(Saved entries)
════════════════════

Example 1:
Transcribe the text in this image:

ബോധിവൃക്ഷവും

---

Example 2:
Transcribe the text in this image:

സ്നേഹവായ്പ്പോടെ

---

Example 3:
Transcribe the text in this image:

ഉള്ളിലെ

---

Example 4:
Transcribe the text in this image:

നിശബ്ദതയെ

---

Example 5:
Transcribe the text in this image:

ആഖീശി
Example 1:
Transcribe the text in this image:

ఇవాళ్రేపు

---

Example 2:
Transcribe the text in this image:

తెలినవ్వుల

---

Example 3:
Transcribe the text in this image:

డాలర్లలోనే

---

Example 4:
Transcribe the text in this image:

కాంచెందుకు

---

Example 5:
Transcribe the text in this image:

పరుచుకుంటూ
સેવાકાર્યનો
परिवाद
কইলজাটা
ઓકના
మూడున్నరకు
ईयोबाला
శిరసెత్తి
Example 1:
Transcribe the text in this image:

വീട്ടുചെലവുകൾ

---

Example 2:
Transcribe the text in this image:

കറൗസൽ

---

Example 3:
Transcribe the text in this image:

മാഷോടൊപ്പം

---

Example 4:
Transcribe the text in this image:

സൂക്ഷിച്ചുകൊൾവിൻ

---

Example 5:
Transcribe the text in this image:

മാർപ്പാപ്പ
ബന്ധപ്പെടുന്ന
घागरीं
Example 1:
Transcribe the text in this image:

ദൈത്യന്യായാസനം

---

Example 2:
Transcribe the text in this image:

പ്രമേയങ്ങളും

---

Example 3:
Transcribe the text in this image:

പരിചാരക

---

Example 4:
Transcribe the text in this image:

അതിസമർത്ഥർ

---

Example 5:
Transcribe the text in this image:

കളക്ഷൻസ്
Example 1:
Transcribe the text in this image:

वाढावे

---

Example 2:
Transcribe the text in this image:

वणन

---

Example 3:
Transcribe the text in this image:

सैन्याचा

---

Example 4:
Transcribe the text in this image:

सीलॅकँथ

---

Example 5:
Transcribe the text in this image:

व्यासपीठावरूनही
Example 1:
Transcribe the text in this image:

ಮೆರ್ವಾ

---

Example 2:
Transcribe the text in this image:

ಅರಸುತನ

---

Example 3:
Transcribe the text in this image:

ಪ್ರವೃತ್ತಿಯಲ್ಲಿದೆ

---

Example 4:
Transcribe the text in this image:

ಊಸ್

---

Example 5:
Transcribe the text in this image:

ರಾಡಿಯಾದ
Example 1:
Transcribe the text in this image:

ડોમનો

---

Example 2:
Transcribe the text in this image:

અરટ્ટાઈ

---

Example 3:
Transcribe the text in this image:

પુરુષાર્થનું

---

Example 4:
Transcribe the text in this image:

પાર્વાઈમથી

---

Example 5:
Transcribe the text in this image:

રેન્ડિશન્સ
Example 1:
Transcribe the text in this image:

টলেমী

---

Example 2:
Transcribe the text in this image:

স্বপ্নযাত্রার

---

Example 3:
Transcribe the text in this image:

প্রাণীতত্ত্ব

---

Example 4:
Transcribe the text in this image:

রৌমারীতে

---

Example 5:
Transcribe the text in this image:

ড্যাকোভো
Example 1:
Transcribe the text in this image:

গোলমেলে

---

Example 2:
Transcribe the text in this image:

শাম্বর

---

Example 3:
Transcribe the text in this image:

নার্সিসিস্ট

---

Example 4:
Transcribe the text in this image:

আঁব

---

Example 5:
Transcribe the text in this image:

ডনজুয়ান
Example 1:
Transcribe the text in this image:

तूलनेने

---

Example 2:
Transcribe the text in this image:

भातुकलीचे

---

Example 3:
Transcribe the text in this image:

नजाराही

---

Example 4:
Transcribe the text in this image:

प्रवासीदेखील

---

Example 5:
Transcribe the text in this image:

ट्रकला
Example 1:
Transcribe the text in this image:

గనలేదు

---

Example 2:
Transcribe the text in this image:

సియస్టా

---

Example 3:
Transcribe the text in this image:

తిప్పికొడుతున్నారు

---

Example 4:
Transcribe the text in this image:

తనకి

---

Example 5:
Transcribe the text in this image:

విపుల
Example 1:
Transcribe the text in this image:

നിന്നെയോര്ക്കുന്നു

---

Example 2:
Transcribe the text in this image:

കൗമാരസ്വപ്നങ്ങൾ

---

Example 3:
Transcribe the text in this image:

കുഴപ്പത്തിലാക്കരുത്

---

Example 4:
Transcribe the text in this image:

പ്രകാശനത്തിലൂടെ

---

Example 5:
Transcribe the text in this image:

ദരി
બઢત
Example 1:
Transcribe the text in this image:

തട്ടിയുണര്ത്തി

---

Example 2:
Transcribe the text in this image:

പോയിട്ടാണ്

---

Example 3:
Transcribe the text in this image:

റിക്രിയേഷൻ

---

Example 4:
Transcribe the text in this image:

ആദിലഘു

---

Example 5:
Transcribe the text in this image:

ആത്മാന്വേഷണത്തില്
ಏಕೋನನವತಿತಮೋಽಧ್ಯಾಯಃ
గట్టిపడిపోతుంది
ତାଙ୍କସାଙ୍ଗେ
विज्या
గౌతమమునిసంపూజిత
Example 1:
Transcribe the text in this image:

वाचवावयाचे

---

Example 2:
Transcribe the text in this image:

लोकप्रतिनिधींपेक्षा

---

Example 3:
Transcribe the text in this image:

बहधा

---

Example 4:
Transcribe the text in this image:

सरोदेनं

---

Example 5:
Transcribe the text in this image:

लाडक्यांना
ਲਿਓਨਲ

════════════════════

> PROBLEM REQUIREMENTS
Write out the records. Leave nothing out and change nothing.

> RESULT FOR THIS EXERCISE
Example 1:
Transcribe the text in this image:

ബോധിവൃക്ഷവും

---

Example 2:
Transcribe the text in this image:

സ്നേഹവായ്പ്പോടെ

---

Example 3:
Transcribe the text in this image:

ഉള്ളിലെ

---

Example 4:
Transcribe the text in this image:

നിശബ്ദതയെ

---

Example 5:
Transcribe the text in this image:

ആഖീശി
Example 1:
Transcribe the text in this image:

ఇవాళ్రేపు

---

Example 2:
Transcribe the text in this image:

తెలినవ్వుల

---

Example 3:
Transcribe the text in this image:

డాలర్లలోనే

---

Example 4:
Transcribe the text in this image:

కాంచెందుకు

---

Example 5:
Transcribe the text in this image:

పరుచుకుంటూ
સેવાકાર્યનો
परिवाद
কইলজাটা
ઓકના
మూడున్నరకు
ईयोबाला
శిరసెత్తి
Example 1:
Transcribe the text in this image:

വീട്ടുചെലവുകൾ

---

Example 2:
Transcribe the text in this image:

കറൗസൽ

---

Example 3:
Transcribe the text in this image:

മാഷോടൊപ്പം

---

Example 4:
Transcribe the text in this image:

സൂക്ഷിച്ചുകൊൾവിൻ

---

Example 5:
Transcribe the text in this image:

മാർപ്പാപ്പ
ബന്ധപ്പെടുന്ന
घागरीं
Example 1:
Transcribe the text in this image:

ദൈത്യന്യായാസനം

---

Example 2:
Transcribe the text in this image:

പ്രമേയങ്ങളും

---

Example 3:
Transcribe the text in this image:

പരിചാരക

---

Example 4:
Transcribe the text in this image:

അതിസമർത്ഥർ

---

Example 5:
Transcribe the text in this image:

കളക്ഷൻസ്
Example 1:
Transcribe the text in this image:

वाढावे

---

Example 2:
Transcribe the text in this image:

वणन

---

Example 3:
Transcribe the text in this image:

सैन्याचा

---

Example 4:
Transcribe the text in this image:

सीलॅकँथ

---

Example 5:
Transcribe the text in this image:

व्यासपीठावरूनही
Example 1:
Transcribe the text in this image:

ಮೆರ್ವಾ

---

Example 2:
Transcribe the text in this image:

ಅರಸುತನ

---

Example 3:
Transcribe the text in this image:

ಪ್ರವೃತ್ತಿಯಲ್ಲಿದೆ

---

Example 4:
Transcribe the text in this image:

ಊಸ್

---

Example 5:
Transcribe the text in this image:

ರಾಡಿಯಾದ
Example 1:
Transcribe the text in this image:

ડોમનો

---

Example 2:
Transcribe the text in this image:

અરટ્ટાઈ

---

Example 3:
Transcribe the text in this image:

પુરુષાર્થનું

---

Example 4:
Transcribe the text in this image:

પાર્વાઈમથી

---

Example 5:
Transcribe the text in this image:

રેન્ડિશન્સ
Example 1:
Transcribe the text in this image:

টলেমী

---

Example 2:
Transcribe the text in this image:

স্বপ্নযাত্রার

---

Example 3:
Transcribe the text in this image:

প্রাণীতত্ত্ব

---

Example 4:
Transcribe the text in this image:

রৌমারীতে

---

Example 5:
Transcribe the text in this image:

ড্যাকোভো
Example 1:
Transcribe the text in this image:

গোলমেলে

---

Example 2:
Transcribe the text in this image:

শাম্বর

---

Example 3:
Transcribe the text in this image:

নার্সিসিস্ট

---

Example 4:
Transcribe the text in this image:

আঁব

---

Example 5:
Transcribe the text in this image:

ডনজুয়ান
Example 1:
Transcribe the text in this image:

तूलनेने

---

Example 2:
Transcribe the text in this image:

भातुकलीचे

---

Example 3:
Transcribe the text in this image:

नजाराही

---

Example 4:
Transcribe the text in this image:

प्रवासीदेखील

---

Example 5:
Transcribe the text in this image:

ट्रकला
Example 1:
Transcribe the text in this image:

గనలేదు

---

Example 2:
Transcribe the text in this image:

సియస్టా

---

Example 3:
Transcribe the text in this image:

తిప్పికొడుతున్నారు

---

Example 4:
Transcribe the text in this image:

తనకి

---

Example 5:
Transcribe the text in this image:

విపుల
Example 1:
Transcribe the text in this image:

നിന്നെയോര്ക്കുന്നു

---

Example 2:
Transcribe the text in this image:

കൗമാരസ്വപ്നങ്ങൾ

---

Example 3:
Transcribe the text in this image:

കുഴപ്പത്തിലാക്കരുത്

---

Example 4:
Transcribe the text in this image:

പ്രകാശനത്തിലൂടെ

---

Example 5:
Transcribe the text in this image:

ദരി
બઢત
Example 1:
Transcribe the text in this image:

തട്ടിയുണര്ത്തി

---

Example 2:
Transcribe the text in this image:

പോയിട്ടാണ്

---

Example 3:
Transcribe the text in this image:

റിക്രിയേഷൻ

---

Example 4:
Transcribe the text in this image:

ആദിലഘു

---

Example 5:
Transcribe the text in this image:

ആത്മാന്വേഷണത്തില്
ಏಕೋನನವತಿತಮೋಽಧ್ಯಾಯಃ
గట్టిపడిపోతుంది
ତାଙ୍କସାଙ୍ଗେ
विज्या
గౌతమమునిసంపూజిత
Example 1:
Transcribe the text in this image:

वाचवावयाचे

---

Example 2:
Transcribe the text in this image:

लोकप्रतिनिधींपेक्षा

---

Example 3:
Transcribe the text in this image:

बहधा

---

Example 4:
Transcribe the text in this image:

सरोदेनं

---

Example 5:
Transcribe the text in this image:

लाडक्यांना
ਲਿਓਨਲ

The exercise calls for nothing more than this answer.